• **Task objective**
Gather every line of the rows below that contains the string "NUMBER". Case counts.

• **Data listing**
------------------------

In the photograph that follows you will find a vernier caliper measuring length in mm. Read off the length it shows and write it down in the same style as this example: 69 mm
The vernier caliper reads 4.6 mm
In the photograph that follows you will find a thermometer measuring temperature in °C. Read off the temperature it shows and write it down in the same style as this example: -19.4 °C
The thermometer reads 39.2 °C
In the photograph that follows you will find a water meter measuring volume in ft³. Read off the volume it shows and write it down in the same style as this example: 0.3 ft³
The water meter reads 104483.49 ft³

------------------------

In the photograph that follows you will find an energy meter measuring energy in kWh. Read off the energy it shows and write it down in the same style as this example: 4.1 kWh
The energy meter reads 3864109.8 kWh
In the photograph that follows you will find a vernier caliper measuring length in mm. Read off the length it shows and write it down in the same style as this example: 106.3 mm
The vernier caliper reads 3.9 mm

------------------------

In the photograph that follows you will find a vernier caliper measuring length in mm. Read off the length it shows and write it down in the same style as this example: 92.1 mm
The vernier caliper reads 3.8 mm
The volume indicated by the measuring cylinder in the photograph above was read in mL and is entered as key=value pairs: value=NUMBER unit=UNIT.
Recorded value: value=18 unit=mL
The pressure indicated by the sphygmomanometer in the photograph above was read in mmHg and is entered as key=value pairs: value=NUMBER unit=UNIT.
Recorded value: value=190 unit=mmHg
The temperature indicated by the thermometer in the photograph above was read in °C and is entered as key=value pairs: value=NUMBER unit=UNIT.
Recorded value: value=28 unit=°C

------------------------

• **Output of the exercise**
The volume indicated by the measuring cylinder in the photograph above was read in mL and is entered as key=value pairs: value=NUMBER unit=UNIT.
The pressure indicated by the sphygmomanometer in the photograph above was read in mmHg and is entered as key=value pairs: value=NUMBER unit=UNIT.
The temperature indicated by the thermometer in the photograph above was read in °C and is entered as key=value pairs: value=NUMBER unit=UNIT.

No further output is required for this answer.